Nelly shows up at the back door shortly after. Nelly is an Indian girl who comes every year at harvest and helps me Monday through Friday with kitchen work. She stays with me all the way through Camp and has for the better part of eight years. I’m too old to do it all alone. When she showed up in July of this year, she was heavy with child.
“When?” I asked.
“Two months, maybe more.”
“Is this good by you?”
She smiled and covered her mouth—she don’t like that she’s missing teeth—and said, “Yes’m. It’s good by me.”
Nelly and her people are Catawba and live way back in the woods, where they keep to themselves except at harvest time when they all come out to work. Nobody knows the footpath through the trees except her people. They got a whole tribe back there and don’t like strangers coming up on them without being asked. I’ve been there many times. I delivered Nelly when she was born and all her brothers and sisters, ten in all. Nelly’s mama, Adoette, I call her Ado, has learned from me how to help with births. Now that I am old, she’s taken up delivering babies in my place. After Camp in October, I don’t see hide nor hair of Nelly for over nine months, but I never have to send for her; she always knows exactly when to come.
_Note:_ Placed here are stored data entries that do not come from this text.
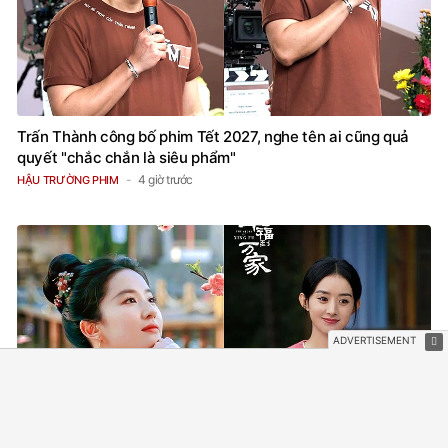
Trấn Thành công bố phim Tết 2027, nghe tên ai cũng quả
quyết "chắc chắn là siêu phẩm"
4 giờ trước
HẬU TRƯỜNG PHIM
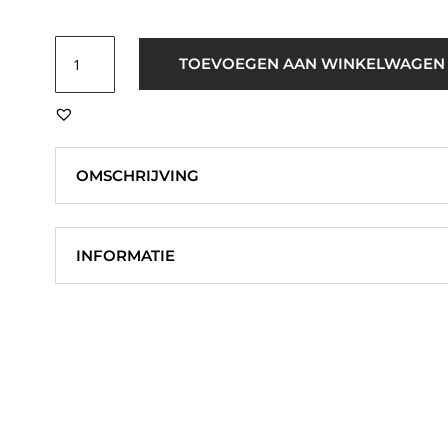
Sisters
TOEVOEGEN AAN WINKELWAGEN
Point
Leopard
Sjaaltje
Bruin
aantal
OMSCHRIJVING
INFORMATIE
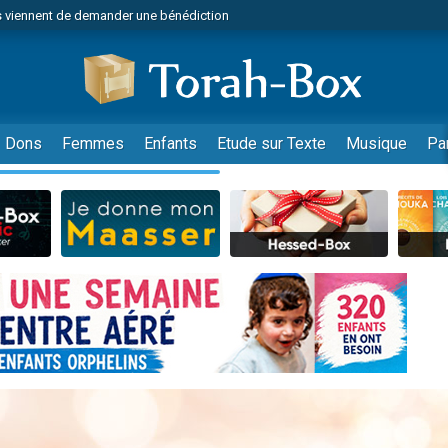
 viennent de demander une bénédiction
49 places pour étudier en groupe sur Zoom
nes viennent de faire un don pour Diane, 80 ans, dans un appartement insalu
 donner son Maasser
viennent de nous rejoindre sur WhatsApp
Dons
Femmes
Enfants
Etude sur Texte
Musique
Pa
viennent de nous rejoindre sur WhatsApp
de donner son Maasser
es viennent de faire un don pour 5 jours de vacances aux Orphelins
viennent de nous rejoindre sur WhatsApp
 viennent de demander une bénédiction
49 places pour étudier en groupe sur Zoom
nnes viennent de faire un don pour Sauvez la jambe de Yohan
lles musiques dans Torah-Box Music
viennent de nous rejoindre sur WhatsApp
viennent de nous rejoindre sur WhatsApp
When she comes through the door this morning Nelly sets to work like only a twenty-two-year-old can. She’s wrung the necks of five chickens, dipped them in boiling water and has all the feathers plucked before I can say my full Christian name three times. By eleven o’clock I got three cast-iron skillets filled with fried chicken. Nelly’s shucked the corn and peeled and sliced all the cucumbers and tomatoes by the time I finish rolling out the dough and putting the cobblers together, two blackberry and two peach. We got to feed a dozen men at noon. Nelly never learned to read nor write, but she is a hard worker, and I am glad for her company. Before Camp begins, Nelly and me will have cann
ed and jarred every vegetable in the fields, made jelly and preserves from all the fruit we can find—peach, grape, blackberry, apple and fig—and put up enough walnuts and pecans to last through winter. She knows where my hands are going before I do.
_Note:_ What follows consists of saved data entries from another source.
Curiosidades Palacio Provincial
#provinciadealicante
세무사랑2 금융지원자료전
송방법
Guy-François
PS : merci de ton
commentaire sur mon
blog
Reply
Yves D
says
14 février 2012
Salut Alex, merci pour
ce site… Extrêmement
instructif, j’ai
Nelly is wiping up the flour from the counters, and I’m draining the chicken, when we hear a bang from my room. She looks like a ghost has crawled up behind her.
“It’s nothing,” I tell her, and slip the key from my apron pocket while she goes to set the table.
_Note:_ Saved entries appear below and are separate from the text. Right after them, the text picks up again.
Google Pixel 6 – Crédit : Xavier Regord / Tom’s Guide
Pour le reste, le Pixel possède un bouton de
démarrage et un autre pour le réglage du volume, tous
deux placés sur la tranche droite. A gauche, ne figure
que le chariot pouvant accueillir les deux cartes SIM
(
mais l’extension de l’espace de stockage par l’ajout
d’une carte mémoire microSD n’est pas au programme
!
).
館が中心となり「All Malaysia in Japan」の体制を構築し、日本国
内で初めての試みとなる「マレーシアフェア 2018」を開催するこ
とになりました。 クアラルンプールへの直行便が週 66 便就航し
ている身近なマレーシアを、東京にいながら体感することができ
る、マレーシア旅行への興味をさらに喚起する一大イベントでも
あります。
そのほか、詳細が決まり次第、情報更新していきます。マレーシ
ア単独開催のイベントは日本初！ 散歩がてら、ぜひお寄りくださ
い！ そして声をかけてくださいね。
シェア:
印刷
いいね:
Inside the room, the slop jar is toppled. Urine and excreta have spilled along the floor and rug aside the bed. The child’s skirt is up. She yanks it down and scoots to the corner, staring at the open window. The curtains are parted. She cries out, “I’ll be good, I’ll be good.”
“Stop that cryin, ain’t nothin’ a mop and bucket can’t fix.”
She does as I say but trembles all over. I walk to the windows to close the curtains and see Mr. Coles walking away from us toward the men who are coming in from the fields. They surround the pump, taking turns washing, three at a time, and part for Mr. Coles as he approaches.
“Put on the whole of God’s armor,” is what Preacher said.
After Mr. Coles bends down to wash his face and hands with the soap I laid out this morning for just such cause, his oldest son, Eddie, hands him a towel. He stands, puts his face to the sky and wipes it dry.
So that ye may stand against the wiles of the devil...
When he finishes with the towel, he lays it around the top of the pump and steps aside, making room for the others.
For we wrestle not with the flesh and blood...
They clamor about to finish so they can get to their meal. The one I have made. These are hungry men.
...but against principalities, against the rulers of darkness in this world.
Mr. Coles looks toward the window where I stand. His eyes fix to mine, and I pull the curtains shut. On the windowsill sits a brand-new shiny nickel.